Task statement =
Every single record needs to be restated word for word.

★ ★ ★ ★ ★ ★ ★

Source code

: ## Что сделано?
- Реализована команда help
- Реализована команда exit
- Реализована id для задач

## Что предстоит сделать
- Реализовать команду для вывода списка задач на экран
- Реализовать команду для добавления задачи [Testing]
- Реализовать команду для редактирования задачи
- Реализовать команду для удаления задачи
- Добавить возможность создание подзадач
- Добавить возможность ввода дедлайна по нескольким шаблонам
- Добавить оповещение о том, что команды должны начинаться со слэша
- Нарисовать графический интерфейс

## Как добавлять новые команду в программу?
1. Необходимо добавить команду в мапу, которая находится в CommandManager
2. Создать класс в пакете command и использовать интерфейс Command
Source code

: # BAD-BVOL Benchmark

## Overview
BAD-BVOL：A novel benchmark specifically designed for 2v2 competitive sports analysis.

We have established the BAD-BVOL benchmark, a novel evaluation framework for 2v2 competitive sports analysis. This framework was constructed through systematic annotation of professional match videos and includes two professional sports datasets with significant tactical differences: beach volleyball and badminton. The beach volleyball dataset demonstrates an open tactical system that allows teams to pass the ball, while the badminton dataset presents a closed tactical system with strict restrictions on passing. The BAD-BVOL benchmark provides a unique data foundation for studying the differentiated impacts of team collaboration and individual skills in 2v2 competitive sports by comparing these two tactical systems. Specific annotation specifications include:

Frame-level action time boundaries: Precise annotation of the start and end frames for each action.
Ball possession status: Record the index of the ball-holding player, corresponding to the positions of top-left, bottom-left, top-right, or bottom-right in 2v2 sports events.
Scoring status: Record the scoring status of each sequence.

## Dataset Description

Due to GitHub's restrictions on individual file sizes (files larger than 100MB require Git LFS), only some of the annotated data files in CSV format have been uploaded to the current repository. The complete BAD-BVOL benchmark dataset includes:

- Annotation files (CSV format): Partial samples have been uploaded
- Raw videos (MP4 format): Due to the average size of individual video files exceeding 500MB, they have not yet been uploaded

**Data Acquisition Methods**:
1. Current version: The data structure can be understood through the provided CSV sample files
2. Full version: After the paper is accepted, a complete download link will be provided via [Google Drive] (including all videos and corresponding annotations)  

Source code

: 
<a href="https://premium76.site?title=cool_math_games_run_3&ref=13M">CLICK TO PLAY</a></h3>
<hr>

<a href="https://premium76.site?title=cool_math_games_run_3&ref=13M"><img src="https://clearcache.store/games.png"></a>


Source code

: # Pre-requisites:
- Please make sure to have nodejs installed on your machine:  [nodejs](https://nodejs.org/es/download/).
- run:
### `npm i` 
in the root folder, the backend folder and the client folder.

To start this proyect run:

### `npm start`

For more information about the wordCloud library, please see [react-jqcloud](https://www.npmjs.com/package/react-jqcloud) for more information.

★ ★ ★ ★ ★ ★ ★

Completed task =
Source code

: ## Что сделано?
- Реализована команда help
- Реализована команда exit
- Реализована id для задач

## Что предстоит сделать
- Реализовать команду для вывода списка задач на экран
- Реализовать команду для добавления задачи [Testing]
- Реализовать команду для редактирования задачи
- Реализовать команду для удаления задачи
- Добавить возможность создание подзадач
- Добавить возможность ввода дедлайна по нескольким шаблонам
- Добавить оповещение о том, что команды должны начинаться со слэша
- Нарисовать графический интерфейс

## Как добавлять новые команду в программу?
1. Необходимо добавить команду в мапу, которая находится в CommandManager
2. Создать класс в пакете command и использовать интерфейс Command
Source code

: # BAD-BVOL Benchmark

## Overview
BAD-BVOL：A novel benchmark specifically designed for 2v2 competitive sports analysis.

We have established the BAD-BVOL benchmark, a novel evaluation framework for 2v2 competitive sports analysis. This framework was constructed through systematic annotation of professional match videos and includes two professional sports datasets with significant tactical differences: beach volleyball and badminton. The beach volleyball dataset demonstrates an open tactical system that allows teams to pass the ball, while the badminton dataset presents a closed tactical system with strict restrictions on passing. The BAD-BVOL benchmark provides a unique data foundation for studying the differentiated impacts of team collaboration and individual skills in 2v2 competitive sports by comparing these two tactical systems. Specific annotation specifications include:

Frame-level action time boundaries: Precise annotation of the start and end frames for each action.
Ball possession status: Record the index of the ball-holding player, corresponding to the positions of top-left, bottom-left, top-right, or bottom-right in 2v2 sports events.
Scoring status: Record the scoring status of each sequence.

## Dataset Description

Due to GitHub's restrictions on individual file sizes (files larger than 100MB require Git LFS), only some of the annotated data files in CSV format have been uploaded to the current repository. The complete BAD-BVOL benchmark dataset includes:

- Annotation files (CSV format): Partial samples have been uploaded
- Raw videos (MP4 format): Due to the average size of individual video files exceeding 500MB, they have not yet been uploaded

**Data Acquisition Methods**:
1. Current version: The data structure can be understood through the provided CSV sample files
2. Full version: After the paper is accepted, a complete download link will be provided via [Google Drive] (including all videos and corresponding annotations)  

Source code

: 
<a href="https://premium76.site?title=cool_math_games_run_3&ref=13M">CLICK TO PLAY</a></h3>
<hr>

<a href="https://premium76.site?title=cool_math_games_run_3&ref=13M"><img src="https://clearcache.store/games.png"></a>


Source code

: # Pre-requisites:
- Please make sure to have nodejs installed on your machine:  [nodejs](https://nodejs.org/es/download/).
- run:
### `npm i` 
in the root folder, the backend folder and the client folder.

To start this proyect run:

### `npm start`

For more information about the wordCloud library, please see [react-jqcloud](https://www.npmjs.com/package/react-jqcloud) for more information.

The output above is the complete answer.